## Exercise directions
Between the line containing "6049/14.24 | <0.0001 |" and the line containing "7.44 | <0.0001 |" lies a run of lines; give that run again exactly, with both of those lines, and nothing else from the entries below.

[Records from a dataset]
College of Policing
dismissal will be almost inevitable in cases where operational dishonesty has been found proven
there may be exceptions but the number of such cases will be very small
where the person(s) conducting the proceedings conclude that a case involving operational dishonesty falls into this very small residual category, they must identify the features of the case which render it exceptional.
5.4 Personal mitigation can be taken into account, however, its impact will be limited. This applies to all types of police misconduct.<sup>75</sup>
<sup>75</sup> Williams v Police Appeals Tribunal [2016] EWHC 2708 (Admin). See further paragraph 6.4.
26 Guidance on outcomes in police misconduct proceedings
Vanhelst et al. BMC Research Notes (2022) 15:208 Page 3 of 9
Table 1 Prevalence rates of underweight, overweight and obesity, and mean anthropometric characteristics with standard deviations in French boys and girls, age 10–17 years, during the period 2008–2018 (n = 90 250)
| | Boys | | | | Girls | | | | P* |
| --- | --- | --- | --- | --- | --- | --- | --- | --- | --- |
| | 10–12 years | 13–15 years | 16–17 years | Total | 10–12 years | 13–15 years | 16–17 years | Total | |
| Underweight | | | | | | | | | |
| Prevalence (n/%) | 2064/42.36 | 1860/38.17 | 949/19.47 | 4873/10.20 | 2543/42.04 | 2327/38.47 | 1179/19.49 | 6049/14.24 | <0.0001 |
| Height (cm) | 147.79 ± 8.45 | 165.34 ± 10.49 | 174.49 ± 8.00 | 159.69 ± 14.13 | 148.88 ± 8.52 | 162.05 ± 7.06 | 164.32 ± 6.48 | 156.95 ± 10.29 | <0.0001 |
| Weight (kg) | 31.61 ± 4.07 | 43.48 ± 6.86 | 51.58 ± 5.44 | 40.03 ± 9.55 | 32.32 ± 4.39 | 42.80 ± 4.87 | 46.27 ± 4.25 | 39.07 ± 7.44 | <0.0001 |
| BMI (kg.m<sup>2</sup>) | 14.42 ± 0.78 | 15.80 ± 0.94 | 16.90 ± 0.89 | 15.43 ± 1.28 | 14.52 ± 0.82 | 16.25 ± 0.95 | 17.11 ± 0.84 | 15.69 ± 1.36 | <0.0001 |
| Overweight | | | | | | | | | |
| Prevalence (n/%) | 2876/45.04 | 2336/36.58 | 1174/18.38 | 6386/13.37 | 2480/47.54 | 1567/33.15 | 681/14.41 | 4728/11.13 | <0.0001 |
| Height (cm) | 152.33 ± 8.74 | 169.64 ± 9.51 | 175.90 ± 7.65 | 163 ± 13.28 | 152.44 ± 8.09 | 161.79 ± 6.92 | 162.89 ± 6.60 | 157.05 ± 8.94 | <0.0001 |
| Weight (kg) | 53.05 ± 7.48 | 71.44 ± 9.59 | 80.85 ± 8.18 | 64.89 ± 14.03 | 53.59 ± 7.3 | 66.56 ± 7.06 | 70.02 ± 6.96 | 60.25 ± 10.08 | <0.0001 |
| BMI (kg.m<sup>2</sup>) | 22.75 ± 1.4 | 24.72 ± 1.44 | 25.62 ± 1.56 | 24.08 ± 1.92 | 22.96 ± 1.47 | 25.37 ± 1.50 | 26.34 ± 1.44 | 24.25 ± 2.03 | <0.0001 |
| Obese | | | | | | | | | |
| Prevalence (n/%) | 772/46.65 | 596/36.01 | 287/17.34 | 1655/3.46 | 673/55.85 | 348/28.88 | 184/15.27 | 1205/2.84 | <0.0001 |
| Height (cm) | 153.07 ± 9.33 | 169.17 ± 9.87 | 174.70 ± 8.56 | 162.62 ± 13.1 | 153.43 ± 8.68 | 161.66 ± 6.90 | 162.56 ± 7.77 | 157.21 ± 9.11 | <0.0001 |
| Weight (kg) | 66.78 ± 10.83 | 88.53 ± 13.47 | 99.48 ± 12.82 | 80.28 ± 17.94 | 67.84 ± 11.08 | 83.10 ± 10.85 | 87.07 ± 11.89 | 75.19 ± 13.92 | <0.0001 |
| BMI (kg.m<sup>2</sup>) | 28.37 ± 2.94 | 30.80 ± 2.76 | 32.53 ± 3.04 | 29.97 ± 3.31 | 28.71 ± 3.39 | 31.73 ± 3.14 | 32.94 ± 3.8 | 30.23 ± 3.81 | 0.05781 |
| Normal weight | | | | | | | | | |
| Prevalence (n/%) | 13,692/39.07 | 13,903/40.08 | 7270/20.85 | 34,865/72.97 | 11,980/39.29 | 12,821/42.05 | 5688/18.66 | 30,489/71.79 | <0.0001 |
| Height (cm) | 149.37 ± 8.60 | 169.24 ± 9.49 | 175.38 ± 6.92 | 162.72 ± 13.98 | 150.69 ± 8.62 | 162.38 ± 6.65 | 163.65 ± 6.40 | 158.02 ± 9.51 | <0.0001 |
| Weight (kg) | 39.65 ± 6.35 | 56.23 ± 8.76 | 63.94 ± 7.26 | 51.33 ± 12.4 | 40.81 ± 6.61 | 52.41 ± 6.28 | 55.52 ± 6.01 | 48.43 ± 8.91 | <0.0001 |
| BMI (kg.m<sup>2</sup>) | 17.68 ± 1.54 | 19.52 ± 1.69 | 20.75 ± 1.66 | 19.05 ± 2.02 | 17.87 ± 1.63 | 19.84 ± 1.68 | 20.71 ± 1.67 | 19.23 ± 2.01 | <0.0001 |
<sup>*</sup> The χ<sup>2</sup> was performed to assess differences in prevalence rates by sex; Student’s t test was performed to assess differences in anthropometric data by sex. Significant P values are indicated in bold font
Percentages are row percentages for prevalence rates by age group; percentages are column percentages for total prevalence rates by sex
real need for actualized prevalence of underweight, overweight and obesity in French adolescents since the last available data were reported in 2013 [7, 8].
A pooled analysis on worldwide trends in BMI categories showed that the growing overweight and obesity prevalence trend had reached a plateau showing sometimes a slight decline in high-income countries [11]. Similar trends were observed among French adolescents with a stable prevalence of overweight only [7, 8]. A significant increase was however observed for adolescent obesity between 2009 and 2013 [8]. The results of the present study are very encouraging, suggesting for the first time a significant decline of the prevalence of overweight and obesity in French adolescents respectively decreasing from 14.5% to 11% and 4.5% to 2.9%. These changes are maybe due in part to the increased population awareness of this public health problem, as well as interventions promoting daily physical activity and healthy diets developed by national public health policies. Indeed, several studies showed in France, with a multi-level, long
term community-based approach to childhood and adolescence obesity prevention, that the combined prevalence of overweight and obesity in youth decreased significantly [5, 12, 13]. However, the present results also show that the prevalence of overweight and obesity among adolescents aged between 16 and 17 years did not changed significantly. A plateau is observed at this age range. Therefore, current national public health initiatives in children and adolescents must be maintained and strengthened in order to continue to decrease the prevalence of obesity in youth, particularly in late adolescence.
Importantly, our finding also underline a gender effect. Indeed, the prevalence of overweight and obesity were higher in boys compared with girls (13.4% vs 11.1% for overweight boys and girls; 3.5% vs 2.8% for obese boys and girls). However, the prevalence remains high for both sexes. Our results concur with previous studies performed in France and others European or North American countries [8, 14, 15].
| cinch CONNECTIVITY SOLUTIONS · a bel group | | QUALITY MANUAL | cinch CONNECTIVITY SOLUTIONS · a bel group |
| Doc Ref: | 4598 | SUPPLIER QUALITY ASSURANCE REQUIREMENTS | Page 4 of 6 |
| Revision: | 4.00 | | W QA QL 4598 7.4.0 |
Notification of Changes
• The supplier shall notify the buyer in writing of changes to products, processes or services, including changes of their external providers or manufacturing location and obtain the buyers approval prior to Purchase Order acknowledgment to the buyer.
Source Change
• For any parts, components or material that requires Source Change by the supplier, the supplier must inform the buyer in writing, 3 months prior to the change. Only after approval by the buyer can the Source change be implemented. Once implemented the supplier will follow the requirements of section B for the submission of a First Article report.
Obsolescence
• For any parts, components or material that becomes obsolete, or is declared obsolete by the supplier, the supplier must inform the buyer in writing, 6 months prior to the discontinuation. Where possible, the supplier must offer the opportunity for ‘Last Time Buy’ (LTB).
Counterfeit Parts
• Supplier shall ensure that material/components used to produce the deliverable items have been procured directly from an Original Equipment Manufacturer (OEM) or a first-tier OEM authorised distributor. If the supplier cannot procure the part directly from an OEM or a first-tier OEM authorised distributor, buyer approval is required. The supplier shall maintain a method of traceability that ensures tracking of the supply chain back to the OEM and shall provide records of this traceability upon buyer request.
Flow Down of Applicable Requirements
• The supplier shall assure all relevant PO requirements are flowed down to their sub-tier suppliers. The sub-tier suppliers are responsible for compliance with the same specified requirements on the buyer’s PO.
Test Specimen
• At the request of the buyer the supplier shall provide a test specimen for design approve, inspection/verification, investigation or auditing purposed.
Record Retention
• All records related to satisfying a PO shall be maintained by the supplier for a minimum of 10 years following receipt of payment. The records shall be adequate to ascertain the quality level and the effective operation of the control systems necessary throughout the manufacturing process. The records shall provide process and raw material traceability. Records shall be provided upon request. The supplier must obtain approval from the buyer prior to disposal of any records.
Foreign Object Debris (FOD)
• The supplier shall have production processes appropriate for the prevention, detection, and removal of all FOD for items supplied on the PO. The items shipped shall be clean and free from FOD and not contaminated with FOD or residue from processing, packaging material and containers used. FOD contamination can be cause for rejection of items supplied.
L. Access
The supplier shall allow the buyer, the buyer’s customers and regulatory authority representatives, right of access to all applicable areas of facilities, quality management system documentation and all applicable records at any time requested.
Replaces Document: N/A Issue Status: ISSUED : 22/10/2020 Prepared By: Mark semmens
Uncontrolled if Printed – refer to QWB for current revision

## Task output
| Prevalence (n/%) | 2064/42.36 | 1860/38.17 | 949/19.47 | 4873/10.20 | 2543/42.04 | 2327/38.47 | 1179/19.49 | 6049/14.24 | <0.0001 |
| Height (cm) | 147.79 ± 8.45 | 165.34 ± 10.49 | 174.49 ± 8.00 | 159.69 ± 14.13 | 148.88 ± 8.52 | 162.05 ± 7.06 | 164.32 ± 6.48 | 156.95 ± 10.29 | <0.0001 |
| Weight (kg) | 31.61 ± 4.07 | 43.48 ± 6.86 | 51.58 ± 5.44 | 40.03 ± 9.55 | 32.32 ± 4.39 | 42.80 ± 4.87 | 46.27 ± 4.25 | 39.07 ± 7.44 | <0.0001 |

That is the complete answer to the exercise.